WARWICK, New York (HedgeWorld.com)–Having failed to achieve a goal about which its chief executive had seemed quite confident in late May, Warwick Valley Telephone Company said that it has requested that the Nasdaq National Market allow it an extension of the July 29 deadline for the filing of its annual report for 2004.
"The Company does not know whether its request will be granted or, if it is, when any new deadline might be," Warwick warned investors in an Aug. 1 statement. It added that it understands that its common shares won't be delisted until Nasdaq considers the request for an extension. Nobody at Warwick could be reached for further comment Tuesday morning.

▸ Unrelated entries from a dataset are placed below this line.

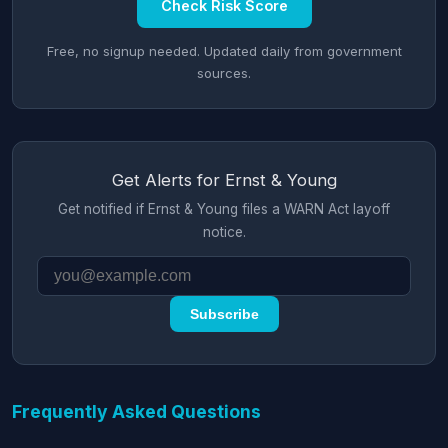
Check Risk Score
Free, no signup needed. Updated daily from government
sources.
Get Alerts for Ernst & Young
Get notified if Ernst & Young files a WARN Act layoff
notice.
Subscribe
Frequently Asked Questions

On May 31, Herbert Gareiss Jr., the chief executive, addressed a letter to stockholders in which he sought to refute allegations of mismanagement leveled at company management by a hedge fund manager, Lawrence J. Goldstein of Santa Monica Partners LP . In this letter, Mr. Gareiss acknowledged that Warwick had been "unable to file our Annual Report" and that "NASDAQ [had begun] its process to investigate why." Mr. Gareiss attributed the problem to difficulty "in meeting the new requirements mandated by section 404 of the Sarbanes Oxley Act…."
At the time of this letter, the Nasdaq Listing Qualifications Panel had only recently granted a request for continued listing of Warwick's stock, on the condition that the annual report and the first quarter report be filed by July 29. Mr. Gareiss confidently put the following assurance to company shareholders in bold-faced print: "We strongly believe that the company will be in a position to file these reports well in advance of that date."
On Aug. 1, not only did Warwick Valley have to acknowledge that it hadn't met that deadline and was requesting another extension, but it and its shareholders heard again from Santa Monica, which controls a little more than 2% of its equity.
"The bold-faced print 'strongly believe' has evaporated into thin air," Mr. Goldstein wrote in his own letter to shareholders, filed with the Securities and Exchange Commission, roughly two and a half hours before the company's own filing acknowledging the passage of the deadline. "Clearly as anyone will see, it is Mr. Gareiss's statements to shareholders about WVR and its operations that have proven to be misleading, far from reassuring and without merit."